Solve the given first order Partial differential equation.

[chwala]

Homework Statement

This is my own question - set by me

Relevant Equations

Pde

Solve the given PDE for $u(x,t)$;

$\dfrac{∂u}{∂t} +8 \dfrac{∂u}{∂x} = 0$

$u(x,0)= \sin x$

$-∞ <x<∞ , t>0$


In my working (using the method of characteristics) i have,

$x_t =8$
$x(t) = 8t + a$

$a = x(t) - 8t$ being the first characteristic.

For the second characteristic,

$u(x(t),t) = f(a) = \sin a = \sin (x(t)-8t)$

thus the solution is,

$u(x,t) = \sin (x-8t)$

Insight welcome. Cheers.

 

[chwala]

I also read that we may use another approach i.e thinking of $z=u(x,t)$ as a surface in $\mathbb{R^3}$ and have the following lines,

Denote by $\Gamma$ the curve on the surface,

$\Gamma_a = \begin{cases} x=x_0(a) & \\ t=t_0(a) \end{cases}$


$\Gamma_a = \begin{cases} x=x_0(a) & \\ t=t_0(a) & \\ z=z_0(a) =f(x_0(a),y_0(a)). \end{cases}$

...

$r(s) =(x(s),t(s),z(s))$

$\dfrac{dx}{ds} = 8$
$x_0 =a$


$\dfrac{dt}{ds} = 1$
$t_0 =0$

$\dfrac{dz}{ds} = 0$
$z_0 =f(a)=\sin a$

For 1st two characteristic equation,
$x=8s+a$
$t=s$

For third one, $z= \sin a$

Inverting the transformation, we get
$s=S(x,t) = t$
$a=M(x,t)= x-8s=x-8t$
$u(x,t) = Z(S(x,t),M(x,t)=\sin(x-8t)$.

Insight welcome guys.

▶ **CHALLENGES**:
1. Duplicate the passage of the PDE thread starting at "For 1st two" and ending at "Insight welcome guys.".
2. What solution u(x,t) does the PDE thread reach for the given equation?
The material that follows bears no relation to the PDE thread.

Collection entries
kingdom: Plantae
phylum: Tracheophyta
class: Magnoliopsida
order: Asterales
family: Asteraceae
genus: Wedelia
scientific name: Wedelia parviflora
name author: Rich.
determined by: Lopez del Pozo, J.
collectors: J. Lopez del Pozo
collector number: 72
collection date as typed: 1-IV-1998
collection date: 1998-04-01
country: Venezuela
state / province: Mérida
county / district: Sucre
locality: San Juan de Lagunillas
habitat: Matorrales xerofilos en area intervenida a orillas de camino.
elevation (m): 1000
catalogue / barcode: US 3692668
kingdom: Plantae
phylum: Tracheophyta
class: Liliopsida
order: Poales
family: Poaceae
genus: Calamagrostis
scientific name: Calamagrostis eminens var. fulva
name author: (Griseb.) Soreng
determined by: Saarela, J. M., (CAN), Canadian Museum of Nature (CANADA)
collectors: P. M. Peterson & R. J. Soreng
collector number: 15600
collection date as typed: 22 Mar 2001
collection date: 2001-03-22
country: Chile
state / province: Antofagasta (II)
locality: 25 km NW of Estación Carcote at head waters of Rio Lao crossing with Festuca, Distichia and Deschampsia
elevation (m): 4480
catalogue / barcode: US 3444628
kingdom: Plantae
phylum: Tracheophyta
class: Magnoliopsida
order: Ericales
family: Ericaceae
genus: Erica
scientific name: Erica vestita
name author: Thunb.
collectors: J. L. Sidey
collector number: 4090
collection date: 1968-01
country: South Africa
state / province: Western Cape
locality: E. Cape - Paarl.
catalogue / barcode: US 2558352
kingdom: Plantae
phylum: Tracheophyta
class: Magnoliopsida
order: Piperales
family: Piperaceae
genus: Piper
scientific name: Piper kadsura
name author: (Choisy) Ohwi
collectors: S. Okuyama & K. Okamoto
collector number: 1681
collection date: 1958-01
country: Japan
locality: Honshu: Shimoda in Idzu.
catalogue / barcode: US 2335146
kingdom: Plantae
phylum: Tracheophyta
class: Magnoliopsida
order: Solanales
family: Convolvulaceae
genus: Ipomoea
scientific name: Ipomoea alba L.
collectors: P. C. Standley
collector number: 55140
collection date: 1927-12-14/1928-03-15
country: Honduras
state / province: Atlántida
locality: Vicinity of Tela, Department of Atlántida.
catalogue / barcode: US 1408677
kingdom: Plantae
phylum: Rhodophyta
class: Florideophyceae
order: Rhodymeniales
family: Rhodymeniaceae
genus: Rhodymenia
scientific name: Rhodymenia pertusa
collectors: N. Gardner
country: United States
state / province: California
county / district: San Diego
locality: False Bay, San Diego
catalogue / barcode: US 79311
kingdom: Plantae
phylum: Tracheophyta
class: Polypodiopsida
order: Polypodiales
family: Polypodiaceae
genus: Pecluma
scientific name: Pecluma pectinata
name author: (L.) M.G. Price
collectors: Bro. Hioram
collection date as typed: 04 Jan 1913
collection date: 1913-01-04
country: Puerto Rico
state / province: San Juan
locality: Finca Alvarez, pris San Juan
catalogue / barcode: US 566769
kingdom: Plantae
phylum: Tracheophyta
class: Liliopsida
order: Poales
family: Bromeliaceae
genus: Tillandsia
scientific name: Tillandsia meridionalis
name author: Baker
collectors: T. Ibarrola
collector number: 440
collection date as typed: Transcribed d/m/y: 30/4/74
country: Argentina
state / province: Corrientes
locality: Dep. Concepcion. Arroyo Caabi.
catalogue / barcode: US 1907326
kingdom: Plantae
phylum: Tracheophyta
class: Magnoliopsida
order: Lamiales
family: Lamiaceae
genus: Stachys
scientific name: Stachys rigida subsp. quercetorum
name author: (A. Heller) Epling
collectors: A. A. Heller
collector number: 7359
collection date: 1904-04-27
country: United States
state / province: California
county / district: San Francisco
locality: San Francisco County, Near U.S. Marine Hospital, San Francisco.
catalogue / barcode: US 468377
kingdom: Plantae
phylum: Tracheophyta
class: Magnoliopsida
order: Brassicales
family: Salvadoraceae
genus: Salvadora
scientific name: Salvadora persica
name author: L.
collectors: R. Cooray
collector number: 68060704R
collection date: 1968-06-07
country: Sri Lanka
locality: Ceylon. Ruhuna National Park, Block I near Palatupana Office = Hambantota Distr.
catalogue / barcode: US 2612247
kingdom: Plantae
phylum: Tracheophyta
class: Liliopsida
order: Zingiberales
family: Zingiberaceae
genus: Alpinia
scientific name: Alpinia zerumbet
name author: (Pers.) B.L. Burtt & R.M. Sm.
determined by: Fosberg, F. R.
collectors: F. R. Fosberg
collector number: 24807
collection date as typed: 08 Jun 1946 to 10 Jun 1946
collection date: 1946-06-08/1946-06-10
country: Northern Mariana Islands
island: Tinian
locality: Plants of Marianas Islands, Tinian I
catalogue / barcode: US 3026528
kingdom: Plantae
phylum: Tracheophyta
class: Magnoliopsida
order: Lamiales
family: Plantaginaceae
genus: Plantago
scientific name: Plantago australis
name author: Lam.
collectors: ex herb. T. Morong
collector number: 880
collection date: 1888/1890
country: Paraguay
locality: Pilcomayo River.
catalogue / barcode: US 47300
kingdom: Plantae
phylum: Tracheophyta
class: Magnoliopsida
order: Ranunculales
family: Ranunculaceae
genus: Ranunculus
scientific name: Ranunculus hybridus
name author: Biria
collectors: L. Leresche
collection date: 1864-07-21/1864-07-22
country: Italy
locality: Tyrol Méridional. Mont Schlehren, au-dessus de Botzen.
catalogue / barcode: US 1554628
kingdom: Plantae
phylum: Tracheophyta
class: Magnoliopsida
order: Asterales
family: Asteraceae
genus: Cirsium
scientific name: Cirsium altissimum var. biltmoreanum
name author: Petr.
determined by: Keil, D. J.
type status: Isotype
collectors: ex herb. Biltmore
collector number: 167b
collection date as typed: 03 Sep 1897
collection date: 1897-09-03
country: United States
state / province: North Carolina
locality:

▶ **ANSWERS FOR THIS EXERCISE**:
1.
For 1st two characteristic equation,
$x=8s+a$
$t=s$

For third one, $z= \sin a$

Inverting the transformation, we get
$s=S(x,t) = t$
$a=M(x,t)= x-8s=x-8t$
$u(x,t) = Z(S(x,t),M(x,t)=\sin(x-8t)$.

Insight welcome guys.

2. u(x,t) = sin(x − 8t)